は、中小企業診断士の試験において重要らしい。

”らしい”、と書くのは、今回の試験勉強においては、ロクに白書を読んでいないなかったからだ。一次試験の科目の一つである『中小企業経営・中小企業政策』については、TACの参考書を購入して勉強はした。しかし白書は買うだけ買って、読まずに終わってしまった。ページ数が多い上に、お役所の書いた書物ゆえに、イマイチ面白みに欠けるからである。

その後の色んな情報を見聞きしたところでは、二次試験においても白書は読んで置いた方がいいらしい。よし、騙されたと思って勉強してみよう。といっても白書そのものではなく、「日本マンパワー」から出された『中小企業白書の概要』をテキストとして。なぜならページ数が少ないから。

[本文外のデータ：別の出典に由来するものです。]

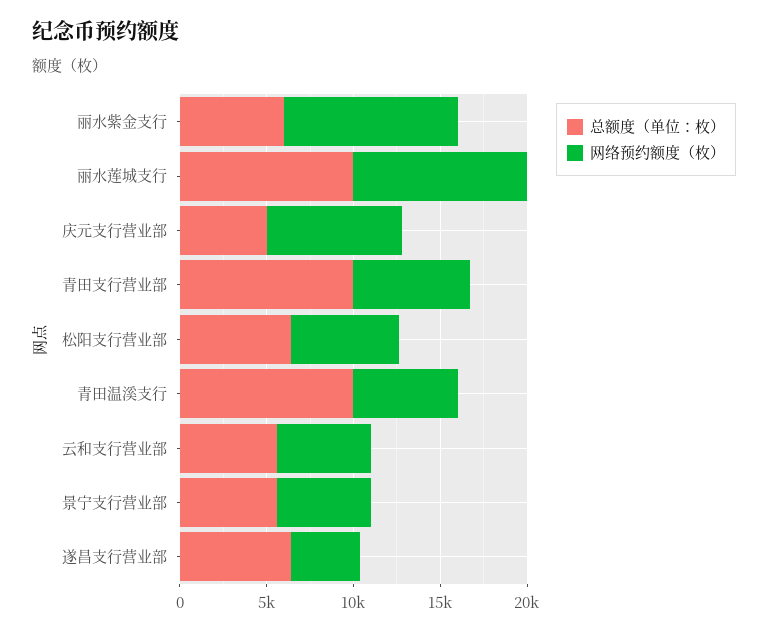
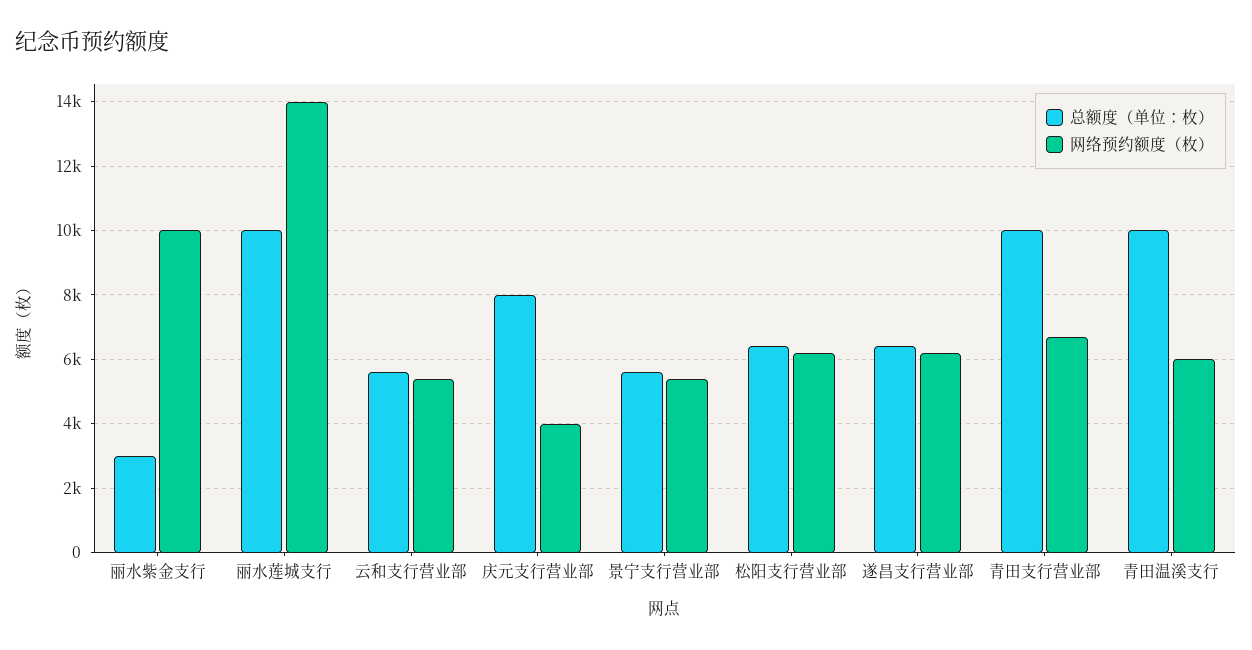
  {
    "总额度（单位：枚）": {
-     "丽水紫金支行": 6000,
+     "丽水紫金支行": 3000,
      "丽水莲城支行": 10000,
-     "庆元支行营业部": 5000,
+     "庆元支行营业部": 8000,
      "青田支行营业部": 10000,
      "松阳支行营业部": 6400,
      "青田温溪支行": 10000,
      "云和支行营业部": 5600,
      "景宁支行营业部": 5600,
      "遂昌支行营业部": 6400
    },
    "网络预约额度（枚）": {
      "丽水紫金支行": 10000,
-     "丽水莲城支行": 10000,
+     "丽水莲城支行": 14000,
-     "庆元支行营业部": 8000,
+     "庆元支行营业部": 4000,
      "青田支行营业部": 6800,
      "松阳支行营业部": 6200,
      "青田温溪支行": 6000,
      "云和支行营业部": 5400,
      "景宁支行营业部": 5400,
-     "遂昌支行营业部": 4000
+     "遂昌支行营业部": 6200
    }
  }

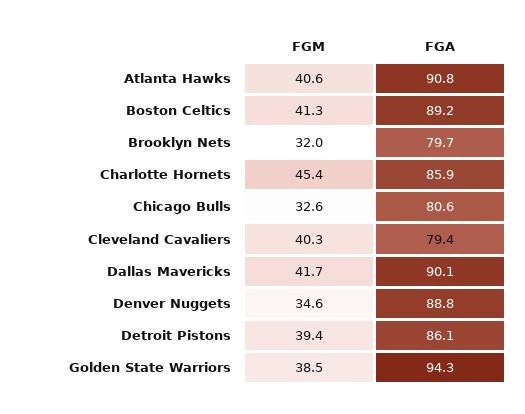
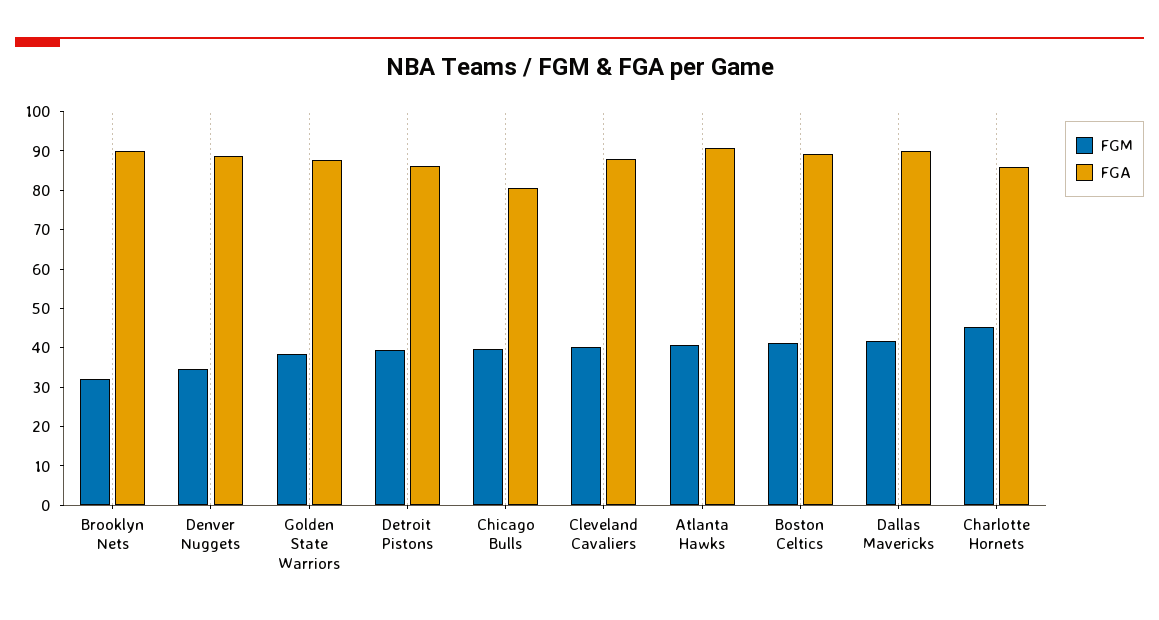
  {
    "FGM": {
      "Atlanta Hawks": 40.6,
      "Boston Celtics": 41.3,
      "Brooklyn Nets": 32,
      "Charlotte Hornets": 45.4,
-     "Chicago Bulls": 32.6,
+     "Chicago Bulls": 40,
      "Cleveland Cavaliers": 40.3,
      "Dallas Mavericks": 41.7,
      "Denver Nuggets": 34.6,
      "Detroit Pistons": 39.4,
      "Golden State Warriors": 38.5
    },
    "FGA": {
      "Atlanta Hawks": 90.8,
      "Boston Celtics": 89.2,
-     "Brooklyn Nets": 79.7,
+     "Brooklyn Nets": 90,
      "Charlotte Hornets": 85.9,
      "Chicago Bulls": 80.6,
-     "Cleveland Cavaliers": 79.4,
+     "Cleveland Cavaliers": 87.5,
      "Dallas Mavericks": 90.1,
      "Denver Nuggets": 88.8,
      "Detroit Pistons": 86.1,
-     "Golden State Warriors": 94.3
+     "Golden State Warriors": 87.5
    }
  }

http://www.amazon.co.jp/gp/product/4822002128/sr=1-2/qid=1165234272/ref=sr_1_2/250-9606872-3561047?ie=UTF8&s=books

それはそうと、合格発表もされていないのにTACから合格祝賀パーティの案内が来た。模擬試験やら直前ゼミの受講を通じて、私が個人情報を提供したからだろう。しかし会場は、東京・大阪のみ。名古屋はないのか・・・。来年は参加してみようかなー。

試験勉強開始

本日より、来年の中小企業診断士試験合格に向けて、本格的に試験勉強を開始した。

今年は何とか一次試験に合格、二次試験の合否発表はまだではあるが(12/8発表)、合格の可能性は限りなく低い事から、来年合格に向けて早くも始動したと言う訳である。一次試験合格者は、来年に限り一次試験は免除されるが、今回二次試験が不合格だとまた初めからやり直しになってしまう。一次試験の膨大な暗記すべき項目を考えると、何とか次回には二次試験を突破してしまいたい。確率論で言うと、約15,000人の受験者数に対し合格者数は毎年700人弱、わずか5%未満の狭き門ではあるが、確率論ではなく実力さえつければ合格するわけなので、何とか実現してゆきたい。

手始めに開始したのが、一次試験の過去問題。二次試験ではそんなに細かな知識は問われず、その応用力が問われるのだが、そうは言ってもやはり基礎が大切、ということでここから始める事に。ただし経済学・法務・中小企業政策は直接関係なさそうなので除外、それ以外の科目について一通り回答してみた。結果は以下のとおり(正答数/問題数)。

企業経営理論:67点

財務・会計:76点

運営管理:46点

新規事業開発 :75点

経営システム:57点
一次試験では、平均60点以上で合格、ただし40点未満が一つでもあると不合格(60点以上の科目についてのみ合格)。細かな知識・暗記力が問われる問題はともかく、初めて解いた問題の割りに意外と出来たな、というのが率直なところ。二次試験の勉強を通じて、基本的な理解度は高まった、というところだろうか?まあ、安心ばかりしていられないので、解説をしっかり読み込んで、しっかりと自分のものにしてゆこう。